Repeat each record that follows, keeping it identical.

_Collected data_.

──────────────────────────────

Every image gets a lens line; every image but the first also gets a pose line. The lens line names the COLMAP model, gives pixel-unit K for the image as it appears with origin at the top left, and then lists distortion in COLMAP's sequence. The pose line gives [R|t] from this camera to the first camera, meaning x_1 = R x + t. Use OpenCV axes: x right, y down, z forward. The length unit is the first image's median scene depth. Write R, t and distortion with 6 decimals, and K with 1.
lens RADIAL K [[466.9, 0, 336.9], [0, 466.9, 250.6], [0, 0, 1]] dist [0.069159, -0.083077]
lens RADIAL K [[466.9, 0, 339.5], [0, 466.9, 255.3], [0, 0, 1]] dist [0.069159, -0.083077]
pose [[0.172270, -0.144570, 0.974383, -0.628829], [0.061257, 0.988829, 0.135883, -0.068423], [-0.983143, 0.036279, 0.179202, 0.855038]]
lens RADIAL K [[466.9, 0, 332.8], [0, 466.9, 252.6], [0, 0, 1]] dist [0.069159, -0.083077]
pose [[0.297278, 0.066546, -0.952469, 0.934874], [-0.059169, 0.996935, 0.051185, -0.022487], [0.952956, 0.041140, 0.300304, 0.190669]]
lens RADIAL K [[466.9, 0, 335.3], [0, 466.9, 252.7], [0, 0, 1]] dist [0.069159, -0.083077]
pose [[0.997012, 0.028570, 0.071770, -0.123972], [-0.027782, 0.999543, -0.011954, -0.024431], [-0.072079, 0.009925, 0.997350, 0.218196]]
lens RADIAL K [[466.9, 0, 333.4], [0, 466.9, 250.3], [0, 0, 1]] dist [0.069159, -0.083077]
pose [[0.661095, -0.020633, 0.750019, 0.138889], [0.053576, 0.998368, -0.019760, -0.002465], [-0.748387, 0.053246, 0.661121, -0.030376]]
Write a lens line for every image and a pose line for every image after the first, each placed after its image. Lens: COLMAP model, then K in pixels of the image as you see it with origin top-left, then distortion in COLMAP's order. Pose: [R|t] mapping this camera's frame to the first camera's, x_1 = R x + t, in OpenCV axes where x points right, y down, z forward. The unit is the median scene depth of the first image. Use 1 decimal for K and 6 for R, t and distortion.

──────────────────────────────

_Written answer_.
Every image gets a lens line; every image but the first also gets a pose line. The lens line names the COLMAP model, gives pixel-unit K for the image as it appears with origin at the top left, and then lists distortion in COLMAP's sequence. The pose line gives [R|t] from this camera to the first camera, meaning x_1 = R x + t. Use OpenCV axes: x right, y down, z forward. The length unit is the first image's median scene depth. Write R, t and distortion with 6 decimals, and K with 1.
lens RADIAL K [[466.9, 0, 336.9], [0, 466.9, 250.6], [0, 0, 1]] dist [0.069159, -0.083077]
lens RADIAL K [[466.9, 0, 339.5], [0, 466.9, 255.3], [0, 0, 1]] dist [0.069159, -0.083077]
pose [[0.172270, -0.144570, 0.974383, -0.628829], [0.061257, 0.988829, 0.135883, -0.068423], [-0.983143, 0.036279, 0.179202, 0.855038]]
lens RADIAL K [[466.9, 0, 332.8], [0, 466.9, 252.6], [0, 0, 1]] dist [0.069159, -0.083077]
pose [[0.297278, 0.066546, -0.952469, 0.934874], [-0.059169, 0.996935, 0.051185, -0.022487], [0.952956, 0.041140, 0.300304, 0.190669]]
lens RADIAL K [[466.9, 0, 335.3], [0, 466.9, 252.7], [0, 0, 1]] dist [0.069159, -0.083077]
pose [[0.997012, 0.028570, 0.071770, -0.123972], [-0.027782, 0.999543, -0.011954, -0.024431], [-0.072079, 0.009925, 0.997350, 0.218196]]
lens RADIAL K [[466.9, 0, 333.4], [0, 466.9, 250.3], [0, 0, 1]] dist [0.069159, -0.083077]
pose [[0.661095, -0.020633, 0.750019, 0.138889], [0.053576, 0.998368, -0.019760, -0.002465], [-0.748387, 0.053246, 0.661121, -0.030376]]
Write a lens line for every image and a pose line for every image after the first, each placed after its image. Lens: COLMAP model, then K in pixels of the image as you see it with origin top-left, then distortion in COLMAP's order. Pose: [R|t] mapping this camera's frame to the first camera's, x_1 = R x + t, in OpenCV axes where x points right, y down, z forward. The unit is the median scene depth of the first image. Use 1 decimal for K and 6 for R, t and distortion.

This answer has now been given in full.